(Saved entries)
- - - -
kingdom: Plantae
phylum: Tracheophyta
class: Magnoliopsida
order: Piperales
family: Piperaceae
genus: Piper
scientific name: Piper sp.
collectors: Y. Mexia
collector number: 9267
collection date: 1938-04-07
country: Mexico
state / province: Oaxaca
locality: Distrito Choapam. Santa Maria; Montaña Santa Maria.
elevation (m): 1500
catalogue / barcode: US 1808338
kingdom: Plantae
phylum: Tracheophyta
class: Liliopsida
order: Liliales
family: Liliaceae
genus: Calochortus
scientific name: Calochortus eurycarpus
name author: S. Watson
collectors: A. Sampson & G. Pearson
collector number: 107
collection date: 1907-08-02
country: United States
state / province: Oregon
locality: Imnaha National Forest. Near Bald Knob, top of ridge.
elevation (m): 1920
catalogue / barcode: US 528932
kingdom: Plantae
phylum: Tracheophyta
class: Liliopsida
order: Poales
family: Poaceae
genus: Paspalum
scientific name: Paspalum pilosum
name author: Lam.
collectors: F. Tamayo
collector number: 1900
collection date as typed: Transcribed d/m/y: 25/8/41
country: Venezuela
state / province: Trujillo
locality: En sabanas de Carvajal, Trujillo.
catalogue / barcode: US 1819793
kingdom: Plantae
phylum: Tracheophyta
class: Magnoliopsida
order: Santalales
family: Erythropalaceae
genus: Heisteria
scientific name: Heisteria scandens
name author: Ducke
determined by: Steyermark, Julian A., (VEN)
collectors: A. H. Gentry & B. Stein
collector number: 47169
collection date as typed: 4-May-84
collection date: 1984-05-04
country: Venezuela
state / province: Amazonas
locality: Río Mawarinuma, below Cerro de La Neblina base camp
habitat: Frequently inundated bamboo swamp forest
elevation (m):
- - - -
Please copy every line in these items, keeping each one word for word.

kingdom: Plantae
phylum: Tracheophyta
class: Magnoliopsida
order: Piperales
family: Piperaceae
genus: Piper
scientific name: Piper sp.
collectors: Y. Mexia
collector number: 9267
collection date: 1938-04-07
country: Mexico
state / province: Oaxaca
locality: Distrito Choapam. Santa Maria; Montaña Santa Maria.
elevation (m): 1500
catalogue / barcode: US 1808338
kingdom: Plantae
phylum: Tracheophyta
class: Liliopsida
order: Liliales
family: Liliaceae
genus: Calochortus
scientific name: Calochortus eurycarpus
name author: S. Watson
collectors: A. Sampson & G. Pearson
collector number: 107
collection date: 1907-08-02
country: United States
state / province: Oregon
locality: Imnaha National Forest. Near Bald Knob, top of ridge.
elevation (m): 1920
catalogue / barcode: US 528932
kingdom: Plantae
phylum: Tracheophyta
class: Liliopsida
order: Poales
family: Poaceae
genus: Paspalum
scientific name: Paspalum pilosum
name author: Lam.
collectors: F. Tamayo
collector number: 1900
collection date as typed: Transcribed d/m/y: 25/8/41
country: Venezuela
state / province: Trujillo
locality: En sabanas de Carvajal, Trujillo.
catalogue / barcode: US 1819793
kingdom: Plantae
phylum: Tracheophyta
class: Magnoliopsida
order: Santalales
family: Erythropalaceae
genus: Heisteria
scientific name: Heisteria scandens
name author: Ducke
determined by: Steyermark, Julian A., (VEN)
collectors: A. H. Gentry & B. Stein
collector number: 47169
collection date as typed: 4-May-84
collection date: 1984-05-04
country: Venezuela
state / province: Amazonas
locality: Río Mawarinuma, below Cerro de La Neblina base camp
habitat: Frequently inundated bamboo swamp forest
elevation (m):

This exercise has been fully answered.